Indian media: Learning from AAP's success

Arvind Kejriwal has been under intense media spotlight since taking office as Delhi's chief minister Arvind Kejriwal has been under intense media spotlight since taking office as Delhi's chief minister

Media in India feel the debutant Aam Aadmi Party's (AAP) government in Delhi is likely to toughen the competition for other parties ahead of next year's general elections.

The AAP, or Common Man's party, won 28 of the 70 seats in the assembly polls and formed a government in Delhi with support from the Congress.

Led by former civil servant Arvind Kejriwal, the AAP was born out of a strong anti-corruption movement that swept India two years ago.

The AAP's strong anti-corruption stand has forced the ruling Congress Party and the main opposition Bharatiya Janata Party (BJP) to make statements against corrupt practices in the past few days, papers say.

This was evident when Congress Vice-President Rahul Gandhi recently criticised his own party's government in the western state of Maharashtra for its reluctance to accept a judicial report on a housing scam in the state.

The Congress "appears to have woken from its slumber", says The Times of India, noting Mr Gandhi's latest move.

"Rahul is now not only prepared to admonish party leaders, but would prefer them to address the very issues - sound and clean governance - the neglect of which cost the party dearly in November assembly elections," the editorial says.

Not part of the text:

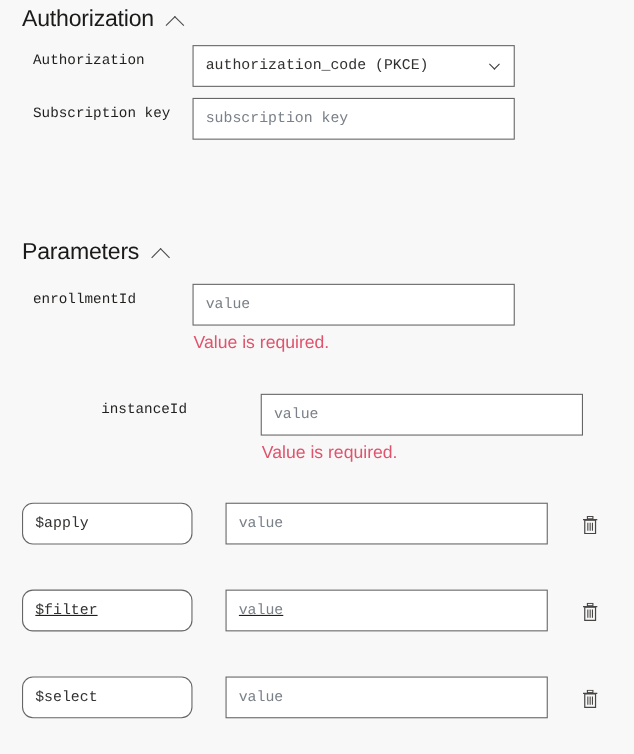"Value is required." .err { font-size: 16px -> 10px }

But the paper remains sceptical of Mr Gandhi's move, saying "it is doubtful whether presenting Congress as an organisation willing to embrace change will work wonders for it at this late juncture" ahead of next year's general elections.

Simultaneously, the AAP's rise "opens up the political field as it signals more competition" for established parties, the paper adds in another editorial.

The Pioneer hopes that established political parties will "learn a lesson", and says the Congress "must re-invent itself if it wishes to remain relevant".

The paper also advises the BJP to "view the victory of the AAP as a message from the people" that the main opposition party is not the only alternative to the Congress.

The Hindu welcomes Mr Gandhi's stand on the housing scam, but adds that it "will not be enough to rid the Congress of its image as a party prone to denying or covering up wrongdoing".

The party's senior members "need moral fibre of their own and should not expect correctives to be handed down through its leader's selective and sporadic interventions", the paper says.

'Legal identity'

In the meantime, requests and demands have started pouring in from the public just two days after Mr Kejriwal took oath as Delhi's chief minister.

And Delhi's street children were the first to send an official demand to Mr Kejriwal, saying their condition is "far worse than that of the common man" and their needs more basic than cheap electricity or water, The Times of India reports.

Helped by an NGO called Badhte Kadam, the children have sought legal identity, protection for their rights, participation in government meetings on matters relating to them, and action against those who employ child labourers, the report says.

Moving on to other news, internet search giant Google says in its updated Transparency Report that content removal requests from the Indian government shot up by 90% between July and December 2012, compared to the preceding six months, the Hindustan Times reports.

The requests reflect "growing unease among authorities of what they view as objectionable content", the paper says.

And finally, scientists have invented a mobile phone application which will produce beeping sounds to warn Indian fishermen against straying into Sri Lankan waters, The Pioneer reports.

Sri Lankan authorities often arrest Indians for crossing the maritime boundary while fishing, and this is a sensitive issue between the two countries.